Alıntılanan metin |
.....

20 Ekim 2022 Perşembe

AKP’nin 20 yıllık tütün endüstrisi politikası (1) - MERYEM VİTNİ / SOL-Özel

 Bu nasıl bir suç örgütüdür ki, AKP iktidarı boyunca, faaliyet, üretim ve ticaret ruhsatları ile önü açılmış, TEKEL’in tütün birimi özelleştirilerek kendilerine teslim edilmiş...

13 Ekim 2022 tarihinde Çocukları Tütün Salgını ve Zararlarından Koruma İnisiyatifi tarafından Üsküdar Meydanı’nda düzenlenen etkinlikte AKP’li yöneticilerle birlikte Yeşilay yönetim kurulu üyesi Esra Albayrak da yer aldı. Burada bir konuşma yapan Albayrak, tütünden kaynaklı ölümlerden tütün endüstrisini sorumlu tuttu, bu endüstrinin küresel bir suç örgütü olduğunu açıkladı.

.....

Kayıtlar |
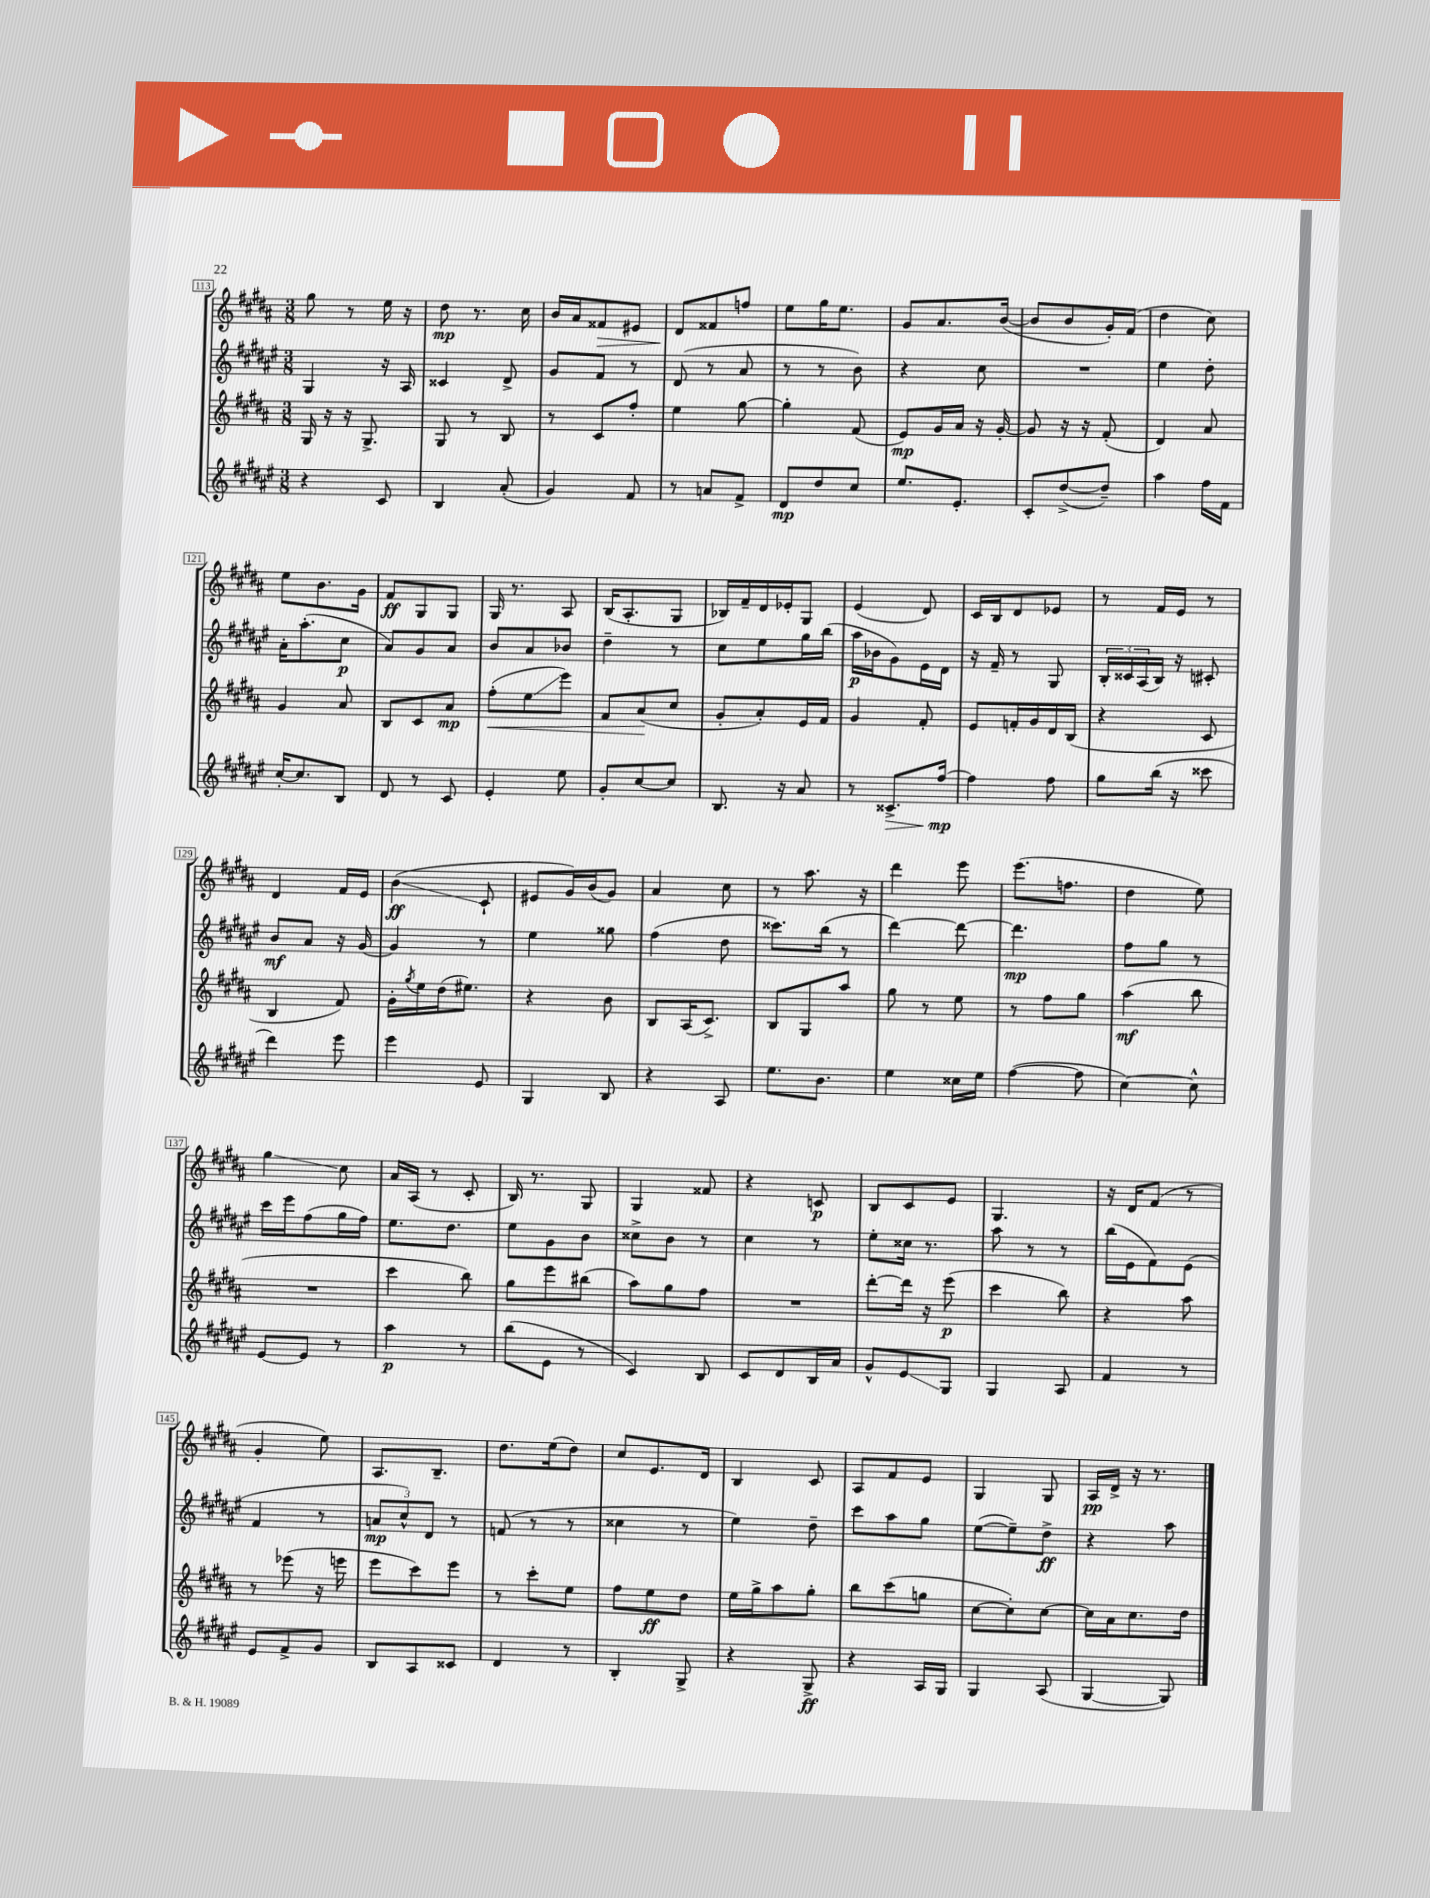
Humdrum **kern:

**kern	**kern	**kern	**kern
*staff4	*staff3	*staff2	*staff1
*clefG2	*clefG2	*clefG2	*clefG2
*k[f#c#g#d#a#e#]	*k[f#c#g#d#a#]	*k[f#c#g#d#a#e#]	*k[f#c#g#d#a#]
*M3/8	*M3/8	*M3/8	*M3/8
4r	16G#	4G#	8gg#
.	16r	.	.
.	16r	.	8r
.	8.G#^	.	.
8c#	.	16r	16ee
.	.	16A#	16r
=	=	=	=
4B	8G#	4c##	8dd#
.	8r	.	8.r
(8a#'	8B	8d#^	.
.	.	.	16cc#
=	=	=	=
4g#)	8r	8g#	16b
.	.	.	16a#
.	8c#	8f#	8f##
8f#	8ff#'	8r	8e#
=	=	=	=
8r	4ee	(8d#	8d#
8a	.	8r	8f##
8f#^	[8gg#	8a#	8ff
=	=	=	=
8d#	4gg#']	8r	8ee
8dd#	.	8r	16gg#
.	.	.	8.ee
8cc#	(8f#	8b)	.
=	=	=	=
8.ee#	8e)	4r	8g#
.	16g#	.	8.a#
8.e#'	16a#	.	.
.	16r	8cc#	.
.	[16g#'	.	([16b
=	=	=	=
8c#'	8g#]	4.r	8b]
([8dd#^	16r	.	8b
.	16r	.	.
8dd#~])	(8f#'	.	16g#')
.	.	.	(16f#
=	=	=	=
4aa#	4d#)	4ee#	4dd#
16ff#	8a#	8dd#'	8cc#)
16f#	.	.	.
=	=	=	=
[16cc#'	4g#	16a#'	8ee
8.cc#]	.	(8.aa#'	.
.	.	.	8.b
8B	8a#	8cc#	.
.	.	.	16g#
=	=	=	=
8d#	8B	8a#)	8f#
8r	8c#	8g#	8G#
8c#	8a#	8a#	8G#
=	=	=	=
4e#'	(8ff#'	8b	16G#
.	.	.	8.r
.	8ee	8a#	.
8ee#	8eee)	8b-	8A#
=	=	=	=
8g#'	8f#	4dd#~	(16B
.	.	.	8.A#'
[8cc#	(8a#	.	.
8cc#]	8cc#	8r	8G#
=	=	=	=
8.B	8g#'	8cc#	16B-)
.	.	.	16f#~
.	8a#')	8ee#	16d#
16r	.	.	16e-'
8a#	16e	16gg#	8G#
.	16f#	(16bb	.
=	=	=	=
8r	4g#	16aa#	(4e
.	.	16b-	.
8.c##^	.	8g#)	.
.	8f#'	16e#	8d#)
[16ff#	.	16d#	.
=	=	=	=
4ff#]	8e	16r	16c#
.	.	16f#~	16B
.	16f'	8r	8d#
.	16g#	.	.
8ff#	16d#	8G#	8e-
.	(16B	.	.
=	=	=	=
8gg#	4r	24B'	8r
.	.	24c##	.
.	.	(24A#	.
(16bb	.	16B)	16f#
16r	.	16r	16e
8ccc##	8c#	8c#'	8r
=	=	=	=
4ddd#)	4B	8b	4d#
.	.	8a#	.
8eee#	8f#)	16r	16f#
.	.	[16g#	16e
=	=	=	=
4eee#	16g#'	4g#]	(4b
.	8qgg#	.	.
.	16ee	.	.
.	(16dd#	.	.
.	8.ee#)	.	.
8e#	.	8r	8c#`
=	=	=	=
4G#	4r	4ee#	8e#
.	.	.	16g#)
.	.	.	(16b
8B	8b	8gg##	8g#)
=	=	=	=
4r	8B	(4ff#	4a#
.	(16A#	.	.
.	8.c#^)	.	.
8A#	.	8dd#	8cc#
=	=	=	=
8.ee#	8B	8.ccc##)	8r
.	8G#	.	8.aa#
8.b	.	(16bb	.
.	8aa#	8r	.
.	.	.	16r
=	=	=	=
4ee#	8gg#	[4ddd#)	4ddd#
.	8r	.	.
16cc##	8ee	8ddd#_	8eee
16ee#	.	.	.
=	=	=	=
([4ff#	8r	4.ddd#]	(8.eee
.	8ff#	.	.
.	.	.	8.ff
8ff#]	8gg#	.	.
=	=	=	=
[4cc#)	(4aa#	8ff#	4dd#
.	.	8gg#	.
8cc#^^]	8bb	8r	8ee)
=	=	=	=
[8e#	4.r	16ccc#	4gg#
.	.	16eee#	.
8e#]	.	(8ff#	.
8r	.	16gg#	8cc#
.	.	16ff#)	.
=	=	=	=
4aa#	4ccc#	8.ee#	16a#
.	.	.	(16A#
.	.	.	8r
.	.	8.dd#	.
8r	8bb)	.	8c#'
=	=	=	=
(8bb	8gg#	8ee#	16B)
.	.	.	8.r
8e#	8eee	8g#	.
8r	(8bb#	8b	8G#
=	=	=	=
4c#)	8aa#)	8cc##^	4G#
.	8gg#	8b	.
8B	8ff#	8r	8f##
=	=	=	=
8c#	4.r	4cc#	4r
8d#	.	.	.
16B	.	8r	8c
16a#	.	.	.
=	=	=	=
8g#^^	[8ddd#'	8ee#'	8B
8e#	16ddd#]	16cc##	8c#
.	16r	8.r	.
8G#	(8eee	.	8e
=	=	=	=
4G#	4ccc#	8aa#	4.G#
.	.	8r	.
8A#	8bb)	8r	.
=	=	=	=
4f#	4r	(16bb	16r
.	.	16e#	16d#
.	.	8f#)	(8f#
8r	8aa#	(8e#	8r
=	=	=	=
8e#	8r	4f#	4g#'
8f#^	(8eee-	.	.
8g#	16r	8r	8ee)
.	16eee	.	.
=	=	=	=
8B	8eee	12a	8.A#
.	.	12cc#^^)	.
8A#	8ccc#)	.	.
.	.	12d#	.
.	.	.	8.B~
8c##	8eee	8r	.
=	=	=	=
4d#	8r	(8f	8.dd#
.	8ccc#'	8r	.
.	.	.	(16ee
8r	8ee	8r	8dd#)
=	=	=	=
4B'	8ff#	4cc##	8cc#
.	8ee	.	8.e
8G#^	8dd#	8r	.
.	.	.	16d#
=	=	=	=
4r	16ee	4ee#)	4B
.	16gg#^	.	.
.	8aa#	.	.
8G#^	8gg#'	8dd#~	8c#
=	=	=	=
4r	8bb	8ccc#	8A#
.	(8ccc#	8aa#	8f#
16A#	8gg	8gg#	8e
16G#	.	.	.
=	=	=	=
4G#	[8cc#	([8ee#	4G#
.	8cc#'])	8ee#~])	.
(8A#	[8cc#	8dd#^	8G#
=	=	=	=
[4G#	16cc#]	4r	16A#
.	16a#	.	16d#^
.	8.cc#	.	16r
.	.	.	8.r
8G#])	.	8aa#	.
.	16dd#	.	.
==	==	==	==
*-	*-	*-	*-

.....

Yapılacak işler |
1. Tütün endüstrisi politikası üzerine yazıya göre:
(a) TEKEL'in hangi birimi özelleştirildi?
(b) Çocukları Tütün Salgını ve Zararlarından Koruma İnisiyatifi'nin etkinliği hangi tarihte ve nerede düzenlendi?
(c) Esra Albayrak tütün endüstrisini nasıl nitelendirdi?
2. Tütün politikası yazısındaki "Burada bir konuşma yapan Albayrak, tütünden kaynaklı ölümlerden tütün endüstrisini sorumlu tuttu, bu endüstrinin küresel bir suç örgütü olduğunu açıkladı." cümlesini İngilizceye çevirir misiniz?
3. AKP'nin tütün endüstrisi politikası üzerine yazıyı kaldığı yerden sürdürür müsünüz?

Görev yanıtları |
1.
(a) Tütün birimi.
(b) 13 Ekim 2022'de, Üsküdar Meydanı'nda.
(c) Küresel bir suç örgütü olarak.

2. Albayrak, who gave a speech there, held the tobacco industry responsible for tobacco-related deaths and declared that this industry was a global criminal organization.

3.
Toplantı yerinde çoğu genç yaşta tütünden ölen 350 kişinin kişisel eşyaları sergilenmişti. AKP’li Üsküdar Belediye Başkanı Hilmi Türkmen, AKP İstanbul Milletvekili ve TBMM Sağlık Komisyonu Başkan Yardımcısı Müşerref Pervin Tuba Durgut ve eski AKP Trabzon Milletvekili ve Sağlık Bilimleri Üniversitesi Rektörü Prof. Dr. Cevdet Erdöl katılımcılar arasındaydı. Onlar da birer konuşma yaparak, hayatını kaybedenleri andılar ve Albayrak gibi tütün endüstrisini telin ettiler. 

Yapılan konuşmalar ve Albayrak’ın suç örgütü yakıştırması akla hemen şu soruyu getiriyor: Bu nasıl bir suç örgütüdür ki, AKP iktidarı boyunca, faaliyet, üretim ve ticaret ruhsatları ile önü açılmış, TEKEL’in tütün birimi özelleştirilerek kendilerine teslim edilmiş, her yıl ihracat şampiyonu ilan edilerek ödüllendirilmiş, yatırım ve ihracat teşvikleriyle desteklenmiş, en yüksek kurumlar vergisi ödeyenler arasında listelenmiş, ürünlerinin satışından milyarlarca Lira dolaylı vergi geliri toplanmıştır?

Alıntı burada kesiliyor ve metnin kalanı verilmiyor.